Le jeune Garneau a plaidé coupable en novembre 2007, et a écopé de trois ans de prison. Dupuis, pour sa part, a toujours prétendu qu'il n'avait rien à voir « là-dedans » et que c'est le « petit jeune qui a fait le con avec sa Hyundai». Il reconnaissait avoir conduit un peu plus vite que la limite permise ce soir-là, mais soutenait qu'il ne s'était pas engagé dans une course. En ce qui concerne l'accusation de délit de fuite, il admettait avoir vu l'accident - «ça revolait partout» -, mais considérait qu'il n'avait pas à s'arrêter. Il s'était dit que le petit jeune n'avait qu'à «assumer». En fait, Dupuis s'est arrêté plus loin, mais c'était seulement pour vérifier si sa propre voiture était abîmée.

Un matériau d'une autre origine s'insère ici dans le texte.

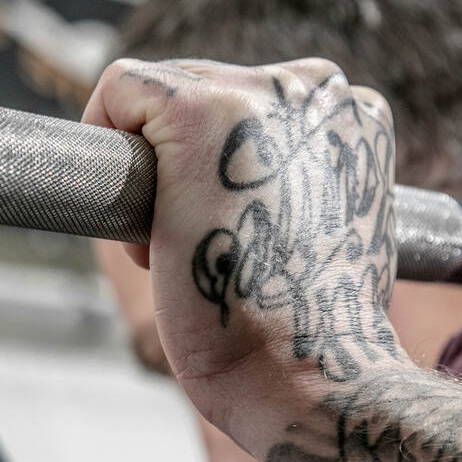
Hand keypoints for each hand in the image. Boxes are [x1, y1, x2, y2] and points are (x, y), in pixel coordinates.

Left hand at [82, 57, 402, 440]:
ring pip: (159, 97)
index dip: (229, 173)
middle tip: (209, 249)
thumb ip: (300, 178)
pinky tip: (144, 220)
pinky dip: (104, 139)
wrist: (304, 373)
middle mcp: (318, 87)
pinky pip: (118, 87)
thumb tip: (251, 177)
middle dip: (183, 166)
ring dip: (152, 167)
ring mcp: (258, 92)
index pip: (257, 107)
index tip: (238, 235)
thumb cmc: (306, 327)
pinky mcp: (195, 107)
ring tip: (185, 246)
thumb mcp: (328, 231)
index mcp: (356, 115)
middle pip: (204, 93)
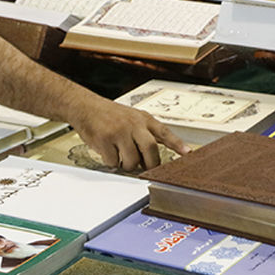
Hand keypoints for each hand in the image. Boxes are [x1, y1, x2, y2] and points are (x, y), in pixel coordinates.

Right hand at [72, 97, 188, 171]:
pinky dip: (112, 162)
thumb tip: (155, 158)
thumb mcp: (133, 118)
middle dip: (149, 165)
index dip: (177, 144)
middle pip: (150, 151)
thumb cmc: (111, 115)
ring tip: (120, 154)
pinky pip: (114, 162)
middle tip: (145, 167)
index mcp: (143, 119)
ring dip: (127, 165)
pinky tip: (108, 151)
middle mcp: (134, 124)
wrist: (86, 107)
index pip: (164, 132)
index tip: (188, 153)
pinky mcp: (105, 140)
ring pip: (132, 161)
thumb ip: (146, 134)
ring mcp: (119, 132)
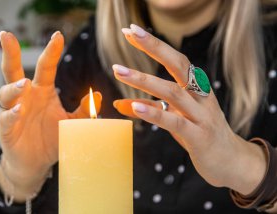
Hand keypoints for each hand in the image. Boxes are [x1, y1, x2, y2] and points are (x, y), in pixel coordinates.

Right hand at [0, 31, 101, 199]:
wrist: (35, 163)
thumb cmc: (51, 139)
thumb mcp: (71, 123)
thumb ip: (83, 111)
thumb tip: (97, 94)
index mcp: (42, 91)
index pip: (45, 67)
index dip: (51, 51)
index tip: (58, 35)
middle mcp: (26, 97)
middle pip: (14, 71)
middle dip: (10, 52)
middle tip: (6, 35)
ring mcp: (14, 111)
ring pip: (8, 93)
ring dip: (14, 87)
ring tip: (24, 84)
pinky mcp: (6, 129)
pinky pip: (7, 118)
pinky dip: (12, 114)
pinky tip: (19, 111)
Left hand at [112, 24, 265, 194]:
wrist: (229, 161)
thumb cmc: (200, 133)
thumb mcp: (174, 117)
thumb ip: (149, 108)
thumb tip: (118, 104)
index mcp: (196, 87)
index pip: (175, 59)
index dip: (154, 44)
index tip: (131, 31)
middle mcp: (201, 96)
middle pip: (178, 65)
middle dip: (154, 46)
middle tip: (130, 32)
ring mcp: (202, 116)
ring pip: (173, 92)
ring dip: (144, 80)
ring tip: (119, 71)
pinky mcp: (199, 136)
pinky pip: (175, 122)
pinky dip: (154, 114)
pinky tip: (135, 107)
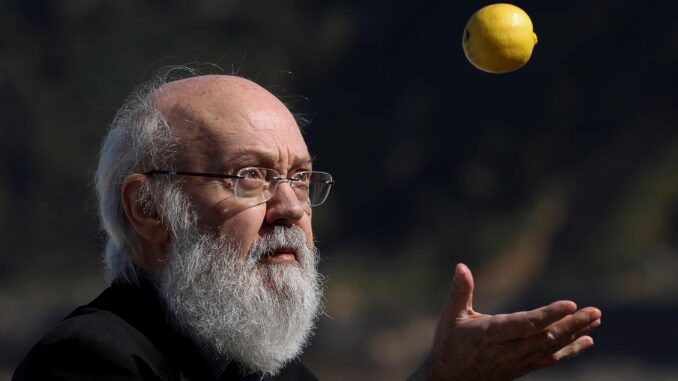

Depuis le début de cette affaire, Dupuis a eu une attitude insolente, allant même jusqu'à narguer des témoins et le père d'une des victimes par des sourires et des regards insistants. Par ailleurs, en juin dernier, comme il n'avait pas donné signe de vie depuis cinq mois, et que son procès devait commencer, les policiers se sont lancés à sa recherche et l'ont trouvé à Pointe-Calumet, chez ses grands-parents. Il n'avait pas fait son changement d'adresse et n'avait pas remis son permis de conduire comme il devait le faire, ce qui lui a valu des accusations de bris de conditions. Il est détenu depuis. Il passera au moins l'été en prison, puisque les représentations sur la peine à lui imposer ont été fixées au 3 septembre prochain.

Gilles Émard, le père d'une des victimes, est sorti soulagé de la salle d'audience, mardi. Pour lui, il est clair que c'est la course entre Garneau et Dupuis qui a causé la mort de sa fille, et il tenait à ce que ce soit reconnu. «Ça ne referme pas la plaie, mais ça met un baume», a-t-il dit.